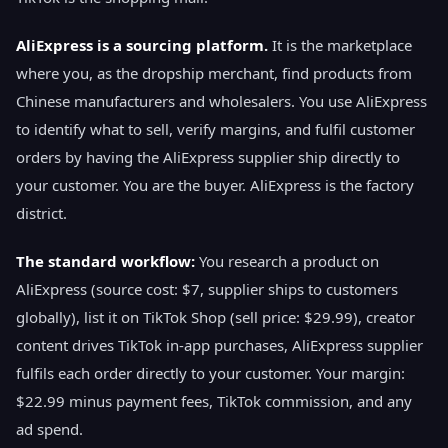
AliExpress is a sourcing platform.
It is the marketplace
where you, as the dropship merchant, find products from
Chinese manufacturers and wholesalers. You use AliExpress
to identify what to sell, verify margins, and fulfil customer
orders by having the AliExpress supplier ship directly to
your customer. You are the buyer. AliExpress is the factory
district.
The standard workflow:
You research a product on
AliExpress (source cost: $7, supplier ships to customers
globally), list it on TikTok Shop (sell price: $29.99), creator
content drives TikTok in-app purchases, AliExpress supplier
fulfils each order directly to your customer. Your margin:
$22.99 minus payment fees, TikTok commission, and any
ad spend.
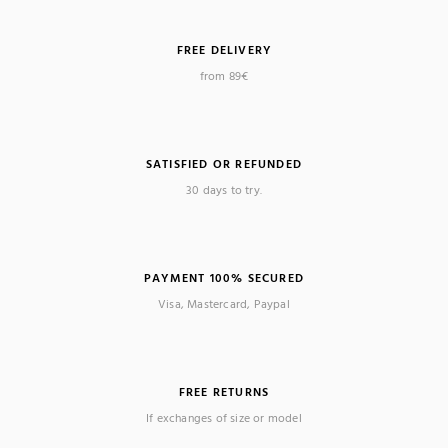
FREE DELIVERY
from 89€
(1 review)
SATISFIED OR REFUNDED
30 days to try.
PAYMENT 100% SECURED
Visa, Mastercard, Paypal
FREE RETURNS
If exchanges of size or model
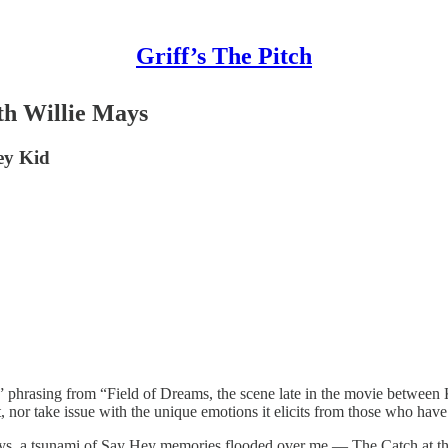
Griff’s The Pitch
th Willie Mays
ey Kid
hrasing from “Field of Dreams, the scene late in the movie between Kev
t, nor take issue with the unique emotions it elicits from those who have
 Mays, a tsunami of Say Hey memories flooded over me — The Catch at t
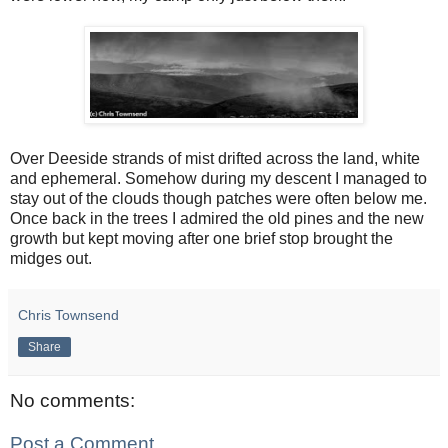
Over Deeside strands of mist drifted across the land, white
and ephemeral. Somehow during my descent I managed to
stay out of the clouds though patches were often below me.
Once back in the trees I admired the old pines and the new
growth but kept moving after one brief stop brought the
midges out.
Chris Townsend
Share
No comments:
Post a Comment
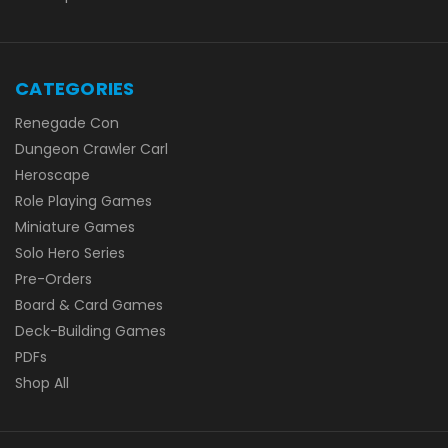
CATEGORIES
Renegade Con
Dungeon Crawler Carl
Heroscape
Role Playing Games
Miniature Games
Solo Hero Series
Pre-Orders
Board & Card Games
Deck-Building Games
PDFs
Shop All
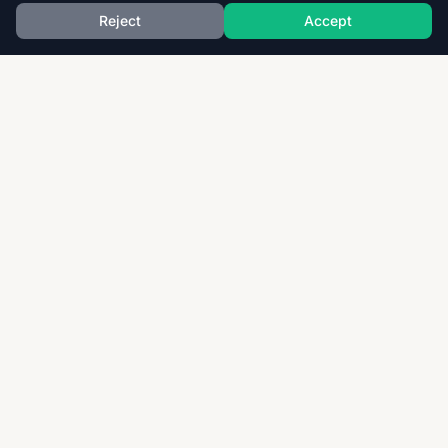
Reject
Accept
Download thousands of past papers, mark schemes,
and examiner reports for CAIE, AQA, OCR, and CCEA.
Fast, free, and organized exam resources for IGCSE,
GCSE, AS & A-Level students worldwide.
Quick Links
Home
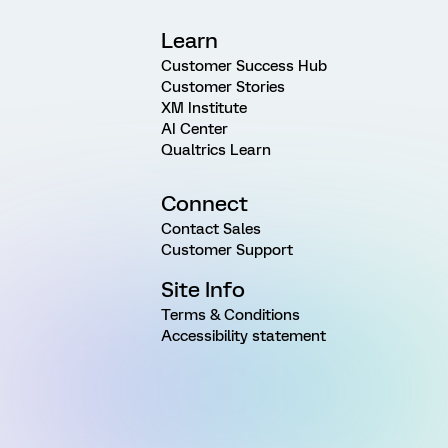
Learn
Customer Success Hub
Customer Stories
XM Institute
AI Center
Qualtrics Learn
Connect
Contact Sales
Customer Support
Site Info
Terms & Conditions
Accessibility statement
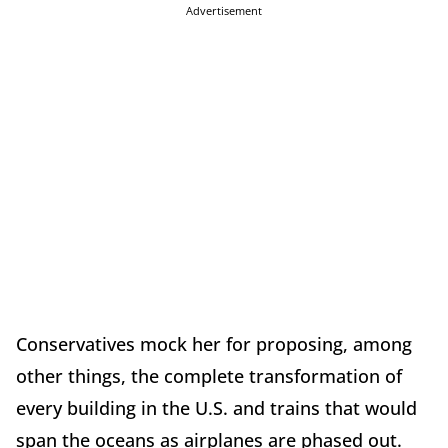
Advertisement
Conservatives mock her for proposing, among
other things, the complete transformation of
every building in the U.S. and trains that would
span the oceans as airplanes are phased out.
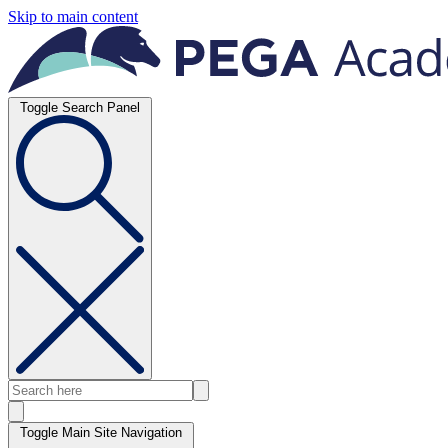
Skip to main content
Toggle Search Panel
Toggle Main Site Navigation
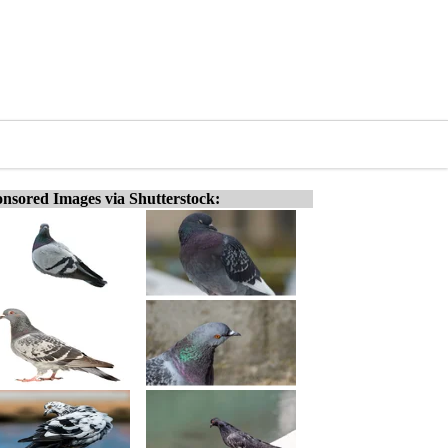
nsored Images via Shutterstock:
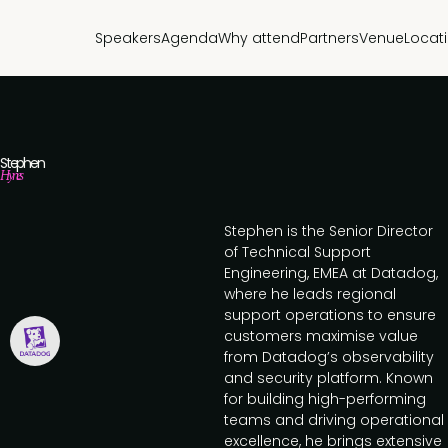
Speakers
Agenda
Why attend
Partners
Venue
Locat
Stephen
Hynes
Stephen is the Senior Director
of Technical Support
Engineering, EMEA at Datadog,
where he leads regional
support operations to ensure
customers maximise value
from Datadog’s observability
and security platform. Known
for building high-performing
teams and driving operational
excellence, he brings extensive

◆ Directive ◆
Can you update the text of every entry above so that "TikTok" becomes "Instagram" wherever it occurs, with all else left unchanged and the pictures left out?

◆ Exercise solution ◆
AliExpress is a sourcing platform.
It is the marketplace
where you, as the dropship merchant, find products from
Chinese manufacturers and wholesalers. You use AliExpress
to identify what to sell, verify margins, and fulfil customer
orders by having the AliExpress supplier ship directly to
your customer. You are the buyer. AliExpress is the factory
district.
The standard workflow:
You research a product on
AliExpress (source cost: $7, supplier ships to customers
globally), list it on Instagram Shop (sell price: $29.99), creator
content drives Instagram in-app purchases, AliExpress supplier
fulfils each order directly to your customer. Your margin:
$22.99 minus payment fees, Instagram commission, and any
ad spend.
FREE DELIVERY
from 89€
(1 review)
SATISFIED OR REFUNDED
30 days to try.
PAYMENT 100% SECURED
Visa, Mastercard, Paypal
FREE RETURNS
If exchanges of size or model
Griff’s The Pitch
th Willie Mays
ey Kid
hrasing from “Field of Dreams, the scene late in the movie between Kev
t, nor take issue with the unique emotions it elicits from those who have
 Mays, a tsunami of Say Hey memories flooded over me — The Catch at t
Over Deeside strands of mist drifted across the land, white
and ephemeral. Somehow during my descent I managed to
stay out of the clouds though patches were often below me.
Once back in the trees I admired the old pines and the new
growth but kept moving after one brief stop brought the
midges out.
Chris Townsend
Share
No comments:
Post a Comment
CATEGORIES
Renegade Con
Dungeon Crawler Carl
Heroscape
Role Playing Games
Miniature Games
Solo Hero Series
Pre-Orders
Board & Card Games
Deck-Building Games
PDFs
Shop All
Reject
Accept
Download thousands of past papers, mark schemes,
and examiner reports for CAIE, AQA, OCR, and CCEA.
Fast, free, and organized exam resources for IGCSE,
GCSE, AS & A-Level students worldwide.
Quick Links
Home
Learn
Customer Success Hub
Customer Stories
XM Institute
AI Center
Qualtrics Learn
Connect
Contact Sales
Customer Support
Site Info
Terms & Conditions
Accessibility statement
Advertisement
Conservatives mock her for proposing, among
other things, the complete transformation of
every building in the U.S. and trains that would
span the oceans as airplanes are phased out.
Skip to main content
Toggle Search Panel
Toggle Main Site Navigation
nsored Images via Shutterstock:
Speakers
Agenda
Why attend
Partners
Venue
Locat
Stephen
Hynes
Stephen is the Senior Director
of Technical Support
Engineering, EMEA at Datadog,
where he leads regional
support operations to ensure
customers maximise value
from Datadog’s observability
and security platform. Known
for building high-performing
teams and driving operational
excellence, he brings extensive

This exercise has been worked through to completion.